Bio: Natasha is an Associate Professor in Criminology at the University of Bristol, who researches domestic and sexual violence and abuse of power (see: https://research-information.bris.ac.uk/en/persons/natasha-mulvihill/)
Dr Melanie Sofia Hartvigsen, Postdoctoral Researcher, Aalborg University, Denmark
Title: Police Accountability as a Site of Democratic Struggle
Police accountability as a safeguard against police corruption is often discussed in terms of both its normative promise and its empirical failure, particularly regarding mechanisms such as civilian oversight boards and body-worn cameras. Despite intentions to address corruption within police institutions in Western democracies, numerous studies demonstrate that reforms and the introduction of new measures have largely failed to address the structural critique that originally motivated them. Existing structures and organisational cultures are frequently cited as barriers to meaningful accountability and change, leaving contestations raised by civil society organisations, citizens, and external experts unresolved – often generating further frustration and systemic disruption. This raises the question: why does the problem of police accountability persistently seek resolution within the very institutional logics that reproduce its limitations?

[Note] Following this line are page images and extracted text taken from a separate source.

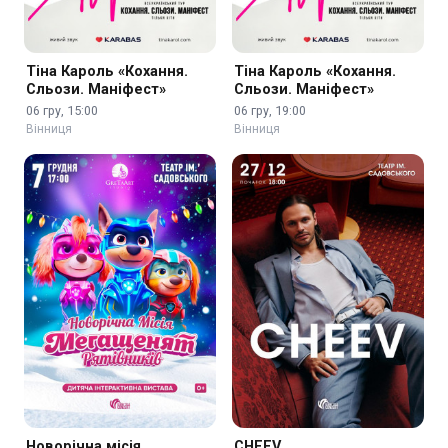
Тіна Кароль «Кохання.
Тіна Кароль «Кохання.
Сльози. Маніфест»
Сльози. Маніфест»
06 гру, 15:00
06 гру, 19:00
Вінниця
Вінниця
Новорічна місія
CHEEV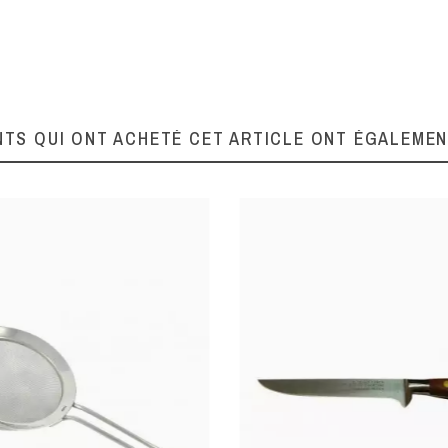
8
Inox
Inox
NTS QUI ONT ACHETÉ CET ARTICLE ONT ÉGALEME
Fruit
Fruit
Parer
Tourner
Plastique / ABS
Bois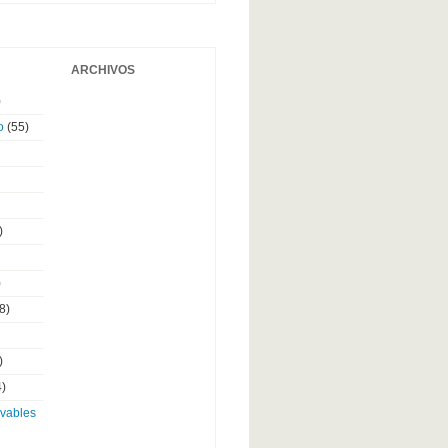
ARCHIVOS
)
o
(55)
)
)
8)
)
)
ovables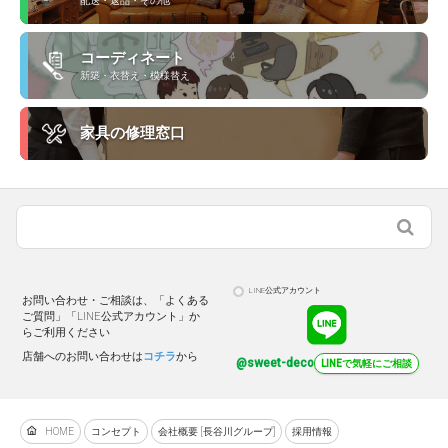
配送・返品・その他
コーディネート
新築・衣替え・模様替え
家具の修理窓口
LINE公式アカウント
お問い合わせ・ご相談は、「よくある
ご質問」「LINE公式アカウント」か
らご利用ください
店舗へのお問い合わせは
コチラ
から
@sweet-deco
LINEで気軽にご相談
HOME
コンセプト
会社概要 [長谷川グループ]
採用情報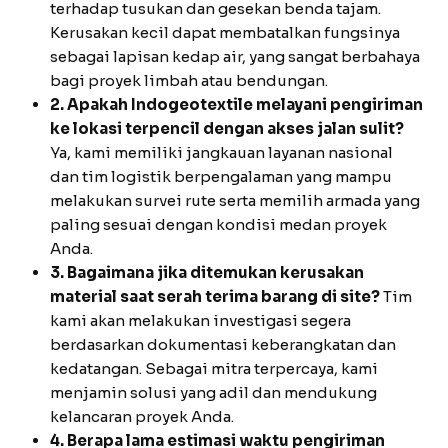
terhadap tusukan dan gesekan benda tajam.
Kerusakan kecil dapat membatalkan fungsinya
sebagai lapisan kedap air, yang sangat berbahaya
bagi proyek limbah atau bendungan.
2. Apakah Indogeotextile melayani pengiriman
ke lokasi terpencil dengan akses jalan sulit?
Ya, kami memiliki jangkauan layanan nasional
dan tim logistik berpengalaman yang mampu
melakukan survei rute serta memilih armada yang
paling sesuai dengan kondisi medan proyek
Anda.
3. Bagaimana jika ditemukan kerusakan
material saat serah terima barang di site?
Tim
kami akan melakukan investigasi segera
berdasarkan dokumentasi keberangkatan dan
kedatangan. Sebagai mitra terpercaya, kami
menjamin solusi yang adil dan mendukung
kelancaran proyek Anda.
4. Berapa lama estimasi waktu pengiriman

In my presentation, I argue that these failures of accountability mechanisms are not merely technical or functional; they reveal a tendency to prioritise stability and institutional continuity over democratic accountability and democratic renewal by absorbing, sidelining, or deflecting externally initiated contestation into pre-existing accountability frameworks. Using Denmark as a case study, I demonstrate how both the police institution and political decision-makers deploy strategies of absorption, sidelining, and deflection, thereby prioritising stability and institutional survival over democratic accountability and eventually democratic legitimacy. In conclusion, I call for renewed scholarly and political engagement with accountability demands emerging from civil society, and for a critical democratic debate on the fundamental question: who are the police for?
Bio: Melanie Sofia Hartvigsen is a postdoctoral researcher on the ERC-funded VINO project at Aalborg University, Denmark. Her research primarily explores the interplay between security logics and democratic governance, with a particular focus on how processes and interpretations of democratic accountability are enacted within security organisations. She examines how these logics sustain or challenge democratic principles and how they align with broader societal perceptions. She earned her PhD in Intelligence Studies from the University of Southern Denmark in April 2025, where her dissertation investigated the virtues of accountability within the Danish intelligence community. Over the past year, her work has concentrated on police institutions and informal accountability mechanisms. Committed to interdisciplinary research, she seeks to bridge critical scholarship on policing and intelligence with practice and aims to generate insights that inform policy and contribute to democratic resilience.
Discussants:
Marcus Griffiths is the Policing Standards Manager: Ethics, Integrity and Professional Standards for the College of Policing.
Chief Inspector Gareth Thomas is the lead for complaints and investigations in the Professional Standards Department in South Yorkshire Police.